Try it » Please give again every entry exactly as it appears, setting aside the pictures.
*** Opening of Given records ***
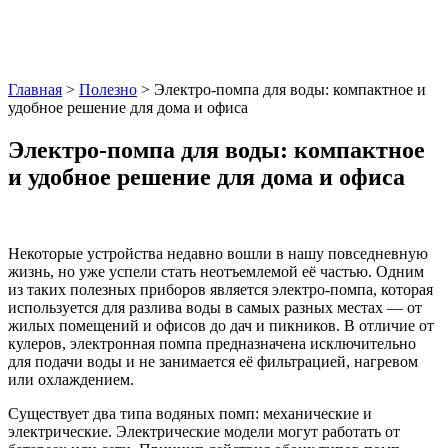
Главная
>
Полезно
> Электро-помпа для воды: компактное и
удобное решение для дома и офиса
Электро-помпа для воды: компактное
и удобное решение для дома и офиса
Некоторые устройства недавно вошли в нашу повседневную
жизнь, но уже успели стать неотъемлемой её частью. Одним
из таких полезных приборов является электро-помпа, которая
используется для разлива воды в самых разных местах — от
жилых помещений и офисов до дач и пикников. В отличие от
кулеров, электронная помпа
предназначена исключительно
для подачи воды и не занимается её фильтрацией, нагревом
или охлаждением.
Существует два типа водяных помп: механические и
электрические. Электрические модели могут работать от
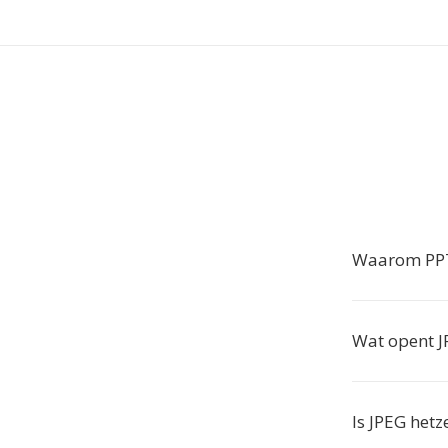
Waarom PPT
Wat opent 
Is JPEG hetz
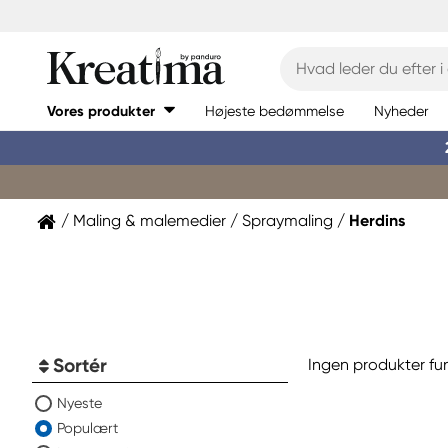
Vores produkter
Højeste bedømmelse
Nyheder
Maling & malemedier
Spraymaling
Herdins
Sortér
Ingen produkter fu
Nyeste
Populært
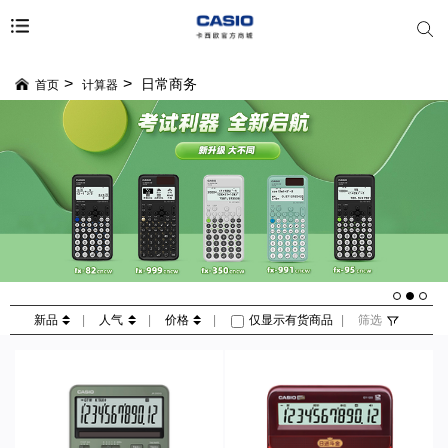
日常商务
首页
计算器
新品
|
人气
|
价格
|
仅显示有货商品
|
筛选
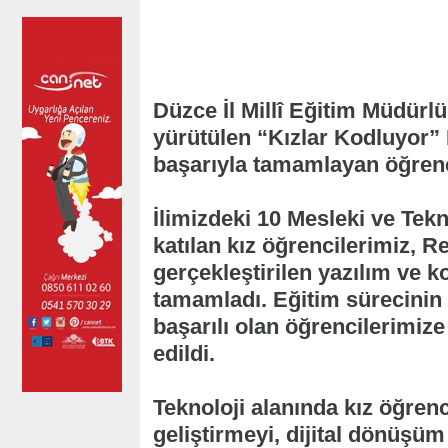
Düzce İl Millî Eğitim Müdürl
yürütülen “Kızlar Kodluyor” 
başarıyla tamamlayan öğrenci
İlimizdeki 10 Mesleki ve Tek
katılan kız öğrencilerimiz, R
gerçekleştirilen yazılım ve k
tamamladı. Eğitim sürecinin
başarılı olan öğrencilerimiz
edildi.
Teknoloji alanında kız öğrenci
geliştirmeyi, dijital dönüşüm 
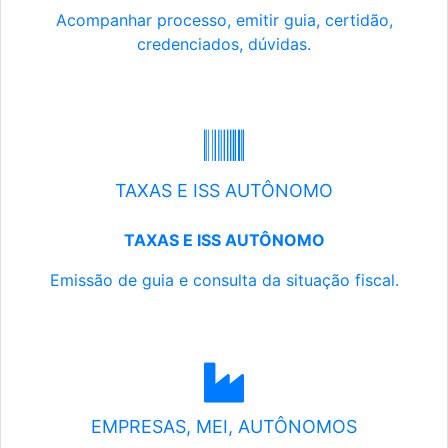
Acompanhar processo, emitir guia, certidão,
credenciados, dúvidas.
TAXAS E ISS AUTÔNOMO
TAXAS E ISS AUTÔNOMO
Emissão de guia e consulta da situação fiscal.
EMPRESAS, MEI, AUTÔNOMOS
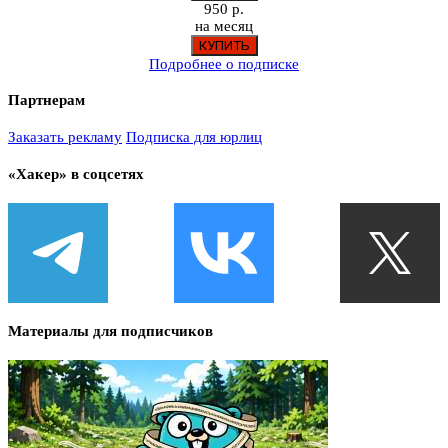
950 р.
на месяц
Подробнее о подписке
Партнерам
Заказать рекламу
Подписка для юрлиц
«Хакер» в соцсетях
Материалы для подписчиков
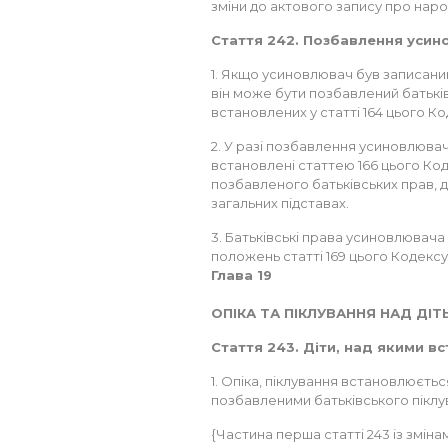
зміни до актового запису про нар
Стаття 242. Позбавлення усин
1. Якщо усиновлювач був записаний
він може бути позбавлений батьків
встановлених у статті 164 цього Ко
2. У разі позбавлення усиновлювач
встановлені статтею 166 цього Код
позбавленого батьківських прав, 
загальних підставах.
3. Батьківські права усиновлювача
положень статті 169 цього Кодексу
Глава 19
ОПІКА ТА ПІКЛУВАННЯ НАД ДІТ
Стаття 243. Діти, над якими в
1. Опіка, піклування встановлюєтьс
позбавленими батьківського піклу
{Частина перша статті 243 із зміна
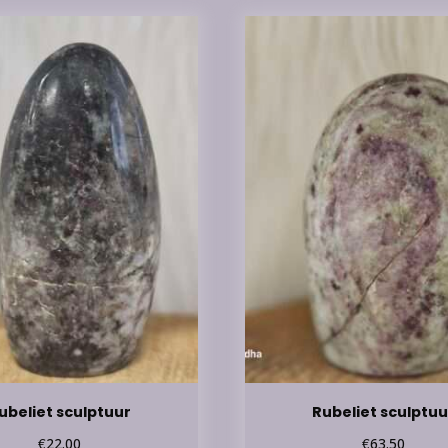
ubeliet sculptuur
Rubeliet sculptuu
€
€
22.00
63.50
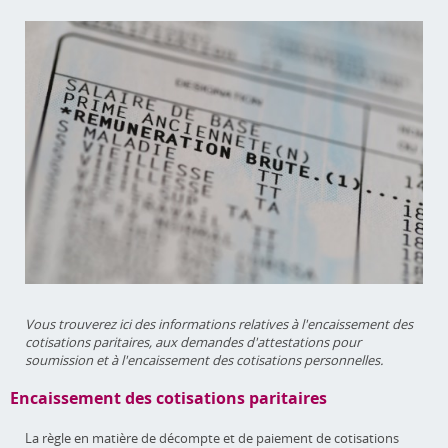
Vous trouverez ici des informations relatives à l'encaissement des
cotisations paritaires, aux demandes d'attestations pour
soumission et à l'encaissement des cotisations personnelles.
Encaissement des cotisations paritaires
La règle en matière de décompte et de paiement de cotisations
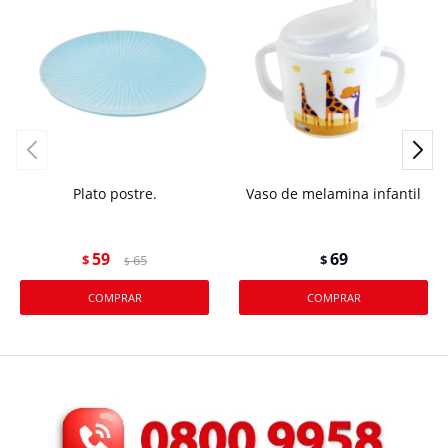
Plato postre.
Vaso de melamina infantil
59
69
$
65
$
$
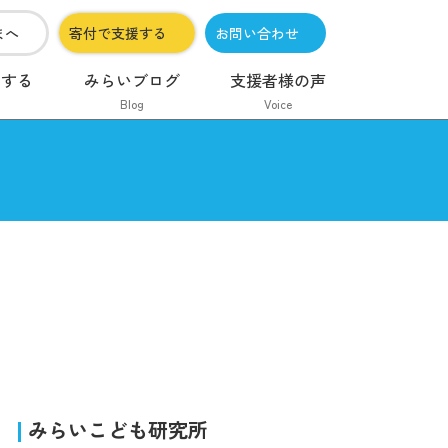
まへ
寄付で支援する
お問い合わせ
加する
みらいブログ
支援者様の声
Blog
Voice
みらいこども研究所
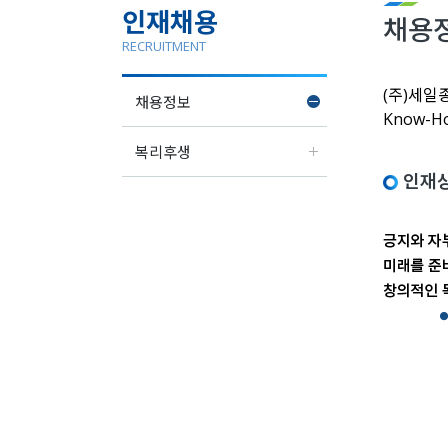
인재채용
채용
RECRUITMENT
(주)세일
채용정보
Know-
복리후생
인재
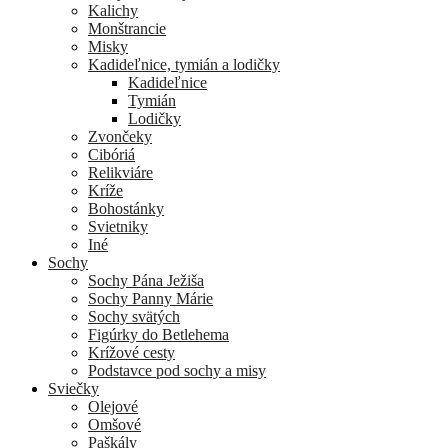
Kalichy
Monštrancie
Misky
Kadideľnice, tymián a lodičky
Kadideľnice
Tymián
Lodičky
Zvončeky
Cibóriá
Relikviáre
Kríže
Bohostánky
Svietniky
Iné
Sochy
Sochy Pána Ježiša
Sochy Panny Márie
Sochy svätých
Figúrky do Betlehema
Krížové cesty
Podstavce pod sochy a misy
Sviečky
Olejové
Omšové
Paškály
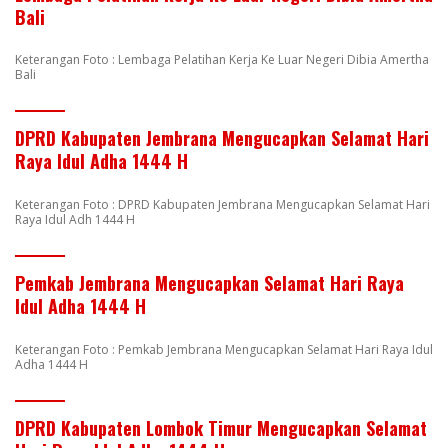
Bali
Keterangan Foto : Lembaga Pelatihan Kerja Ke Luar Negeri Dibia Amertha
Bali
DPRD Kabupaten Jembrana Mengucapkan Selamat Hari
Raya Idul Adha 1444 H
Keterangan Foto : DPRD Kabupaten Jembrana Mengucapkan Selamat Hari
Raya Idul Adh 1444 H
Pemkab Jembrana Mengucapkan Selamat Hari Raya
Idul Adha 1444 H
Keterangan Foto : Pemkab Jembrana Mengucapkan Selamat Hari Raya Idul
Adha 1444 H
DPRD Kabupaten Lombok Timur Mengucapkan Selamat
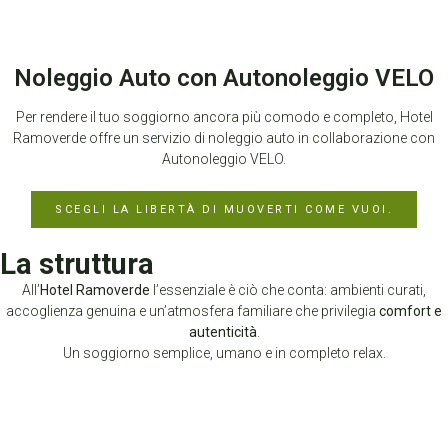
Noleggio Auto con Autonoleggio VELO
Per rendere il tuo soggiorno ancora più comodo e completo, Hotel
Ramoverde offre un servizio di noleggio auto in collaborazione con
Autonoleggio VELO.
SCEGLI LA LIBERTÀ DI MUOVERTI COME VUOI.
La struttura
All’
Hotel Ramoverde
l’essenziale è ciò che conta: ambienti curati,
accoglienza genuina e un’atmosfera familiare che privilegia
comfort e
autenticità
.
Un soggiorno semplice, umano e in completo relax.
*** Close of Given records ***
Task result »
Главная
>
Полезно
> Электро-помпа для воды: компактное и
удобное решение для дома и офиса
Электро-помпа для воды: компактное
и удобное решение для дома и офиса
Некоторые устройства недавно вошли в нашу повседневную
жизнь, но уже успели стать неотъемлемой её частью. Одним
из таких полезных приборов является электро-помпа, которая
используется для разлива воды в самых разных местах — от
жилых помещений и офисов до дач и пикников. В отличие от
кулеров, электронная помпа
предназначена исключительно
для подачи воды и не занимается её фильтрацией, нагревом
или охлаждением.
Существует два типа водяных помп: механические и
электрические. Электрические модели могут работать от
Waarom PPT
Wat opent 
Is JPEG hetz
Vores produkter
Højeste bedømmelse
Nyheder
Maling & malemedier
Spraymaling
Herdins
Sortér
Ingen produkter fu
Nyeste
Populært
日常商务
首页
计算器
新品
|
人气
|
价格
|
仅显示有货商品
|
筛选
Düzce İl Millî Eğitim Müdürl
yürütülen “Kızlar Kodluyor” 
başarıyla tamamlayan öğrenci
İlimizdeki 10 Mesleki ve Tek
katılan kız öğrencilerimiz, R
gerçekleştirilen yazılım ve k
tamamladı. Eğitim sürecinin
başarılı olan öğrencilerimiz
edildi.
Teknoloji alanında kız öğrenci
geliştirmeyi, dijital dönüşüm 
Acompanhar processo, emitir guia, certidão,
credenciados, dúvidas.
TAXAS E ISS AUTÔNOMO
TAXAS E ISS AUTÔNOMO
Emissão de guia e consulta da situação fiscal.
EMPRESAS, MEI, AUTÔNOMOS
950 р.
на месяц
Подробнее о подписке
Партнерам
Заказать рекламу
Подписка для юрлиц
«Хакер» в соцсетях
Материалы для подписчиков
зміни до актового запису про нар
Стаття 242. Позбавлення усин
1. Якщо усиновлювач був записаний
він може бути позбавлений батьків
встановлених у статті 164 цього Ко
2. У разі позбавлення усиновлювач
встановлені статтею 166 цього Код
позбавленого батьківських прав, 
загальних підставах.
3. Батьківські права усиновлювача
положень статті 169 цього Кодексу
Глава 19
ОПІКА ТА ПІКЛУВАННЯ НАД ДІТ
Стаття 243. Діти, над якими в
1. Опіка, піклування встановлюєтьс
позбавленими батьківського піклу
{Частина перша статті 243 із зміна
ubeliet sculptuur
Rubeliet sculptuu
€
€
22.00
63.50
Vous trouverez ici des informations relatives à l'encaissement des
cotisations paritaires, aux demandes d'attestations pour
soumission et à l'encaissement des cotisations personnelles.
Encaissement des cotisations paritaires
La règle en matière de décompte et de paiement de cotisations
Plato postre.
Vaso de melamina infantil
59
69
$
65
$
$
まへ
寄付で支援する
お問い合わせ
加する
みらいブログ
支援者様の声
Blog
Voice
みらいこども研究所
인재채용
채용
RECRUITMENT
(주)세일
채용정보
Know-
복리후생
인재
Kalichy
Monštrancie
Misky
Kadideľnice, tymián a lodičky
Kadideľnice
Tymián
Lodičky
Zvončeky
Cibóriá
Relikviáre
Kríže
Bohostánky
Svietniky
Iné
Sochy
Sochy Pána Ježiša
Sochy Panny Márie
Sochy svätých
Figúrky do Betlehema
Krížové cesty
Podstavce pod sochy a misy
Sviečky
Olejové
Omšové
Paškály
Bali
Keterangan Foto : Lembaga Pelatihan Kerja Ke Luar Negeri Dibia Amertha
Bali
DPRD Kabupaten Jembrana Mengucapkan Selamat Hari
Raya Idul Adha 1444 H
Keterangan Foto : DPRD Kabupaten Jembrana Mengucapkan Selamat Hari
Raya Idul Adh 1444 H
Pemkab Jembrana Mengucapkan Selamat Hari Raya
Idul Adha 1444 H
Keterangan Foto : Pemkab Jembrana Mengucapkan Selamat Hari Raya Idul
Adha 1444 H
DPRD Kabupaten Lombok Timur Mengucapkan Selamat
Noleggio Auto con Autonoleggio VELO
Per rendere il tuo soggiorno ancora più comodo e completo, Hotel
Ramoverde offre un servizio di noleggio auto in collaborazione con
Autonoleggio VELO.
SCEGLI LA LIBERTÀ DI MUOVERTI COME VUOI.
La struttura
All’
Hotel Ramoverde
l’essenziale è ciò che conta: ambienti curati,
accoglienza genuina e un’atmosfera familiare che privilegia
comfort e
autenticità
.
Un soggiorno semplice, umano e in completo relax.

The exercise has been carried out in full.